WFH life – How to manage your mental health, remotely - Wise Institute

WFH life – How to manage your mental health, remotely

As the COVID-19 pandemic began to unfold, businesses and employees alike had to rapidly adapt to working remotely.  

Many of us have enjoyed some of the benefits that come from working from home. Hours typically spent commuting every day is valuable time we get back with our families. We have the freedom to pop on an extra load of washing in our tea break or go for a swim at the beach during lunch. 

At the same time, working remotely has thrown up unique challenges for our health and wellbeing. Between social isolation, burnout, stress from dealing with new technologies, to the blurring of lines between work and family life, it’s essential to look out for your emotional wellness in the home office. With many of us having worked remotely for the best part of a year, these steps will help you get back into a sustainable routine and put some healthy habits in place – which you can continue if and when you return to the office. 

  1.  Set up a designated workspace

Just because you’re working from home, that doesn’t mean your entire house should be your workplace. By assigning one part of your home as your work space, you can help keep boundaries between your work life and home life separate. And as a general rule, never do work in your bedroom. Your bedroom should be for sleeping and relaxation – introducing the distraction of your work laptop into this space can make it all the more difficult to switch off from work and may disrupt your sleep. 

  1. Plan a schedule, and stick to it

Set up a routine for yourself, like you do in the office. Establish a regular start time, and set aside time in your day for morning tea, exercise, and lunch. It’s especially important that you stick to your finish time, to avoid work encroaching on downtime that you normally spend on your hobbies or with loved ones. We understand that some days throw up curveballs that disrupt your routine, but try and stick to your schedule where possible. And if you absolutely have to work later one day, ensure you give yourself some extra time for your wellbeing the day following. 

  1. Stay connected with people

When you’re working remotely, connecting with others is harder, and we can easily fall into the trap of spending a whole day without any meaningful interaction with another person. Ongoing social isolation can have serious implications for our mental health. So, take advantage of the technology at your disposal and schedule regular video calls  with your colleagues, friends and family to check in and enjoy a chat. 

  1. Exercise and stay active

Because we don’t actually have to leave the house and go to the office, our exercise habits can fall down on the priority list. However, it is essential that you put in an effort to stay active and get regular exercise. This is a key way we can relieve stress, increase the flow of endorphins, and protect our physical and mental health.  If possible, try and get outside in the fresh air at least once a day. If you are not feeling comfortable, or physically unable to leave the house, there are many apps and online videos that guide us through workouts that we can easily do at home. 

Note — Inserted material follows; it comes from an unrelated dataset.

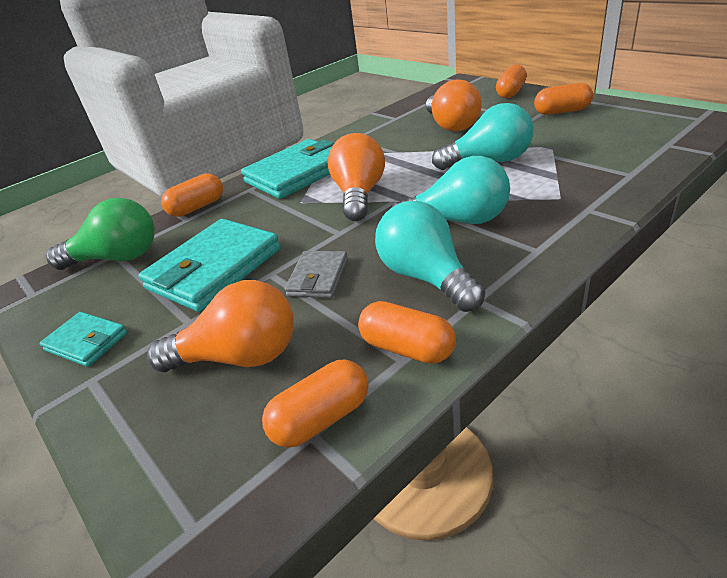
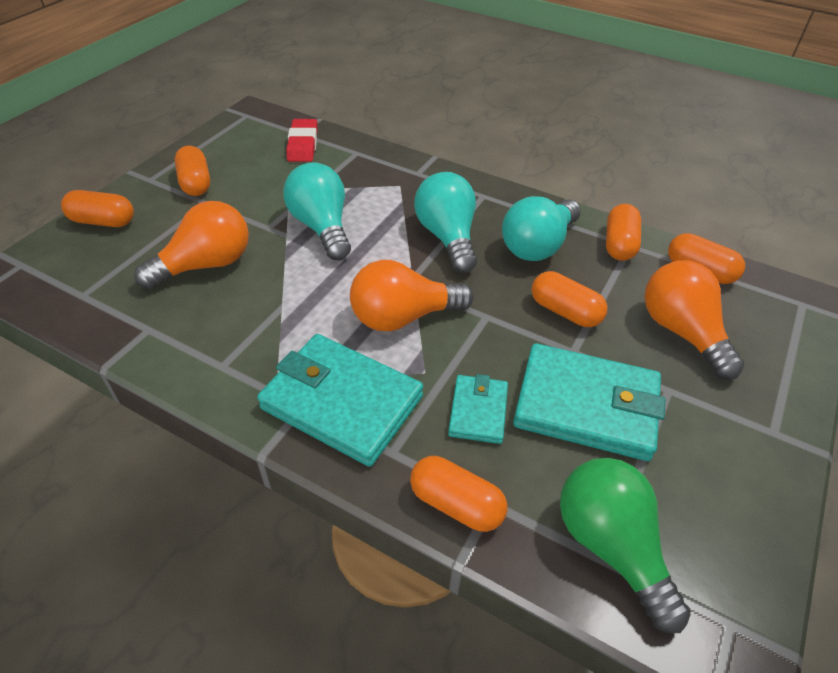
camera: 115 degrees left, 10 degrees up
(86, 342) = (745, 471): turquoise wallet -> turquoise wallet (478, 411)
(318, 277) = (565, 312): grey wallet -> orange capsule
(641, 147) = (303, 144): none -> red eraser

  1. Switch off in the evenings

Between work phones, work computers, and personal tablets and laptops, we are increasingly surrounded by technology. One thing that can blur the work/home boundaries more than anything else is keeping our work technology switched on and active, 24/7.   Time spent unwinding and enjoying dinner time can be thwarted by seeing an email notification – and before we know it, we’re still working at 9pm. Get into the habit of shutting down your work phone and laptop each evening to remove any temptation.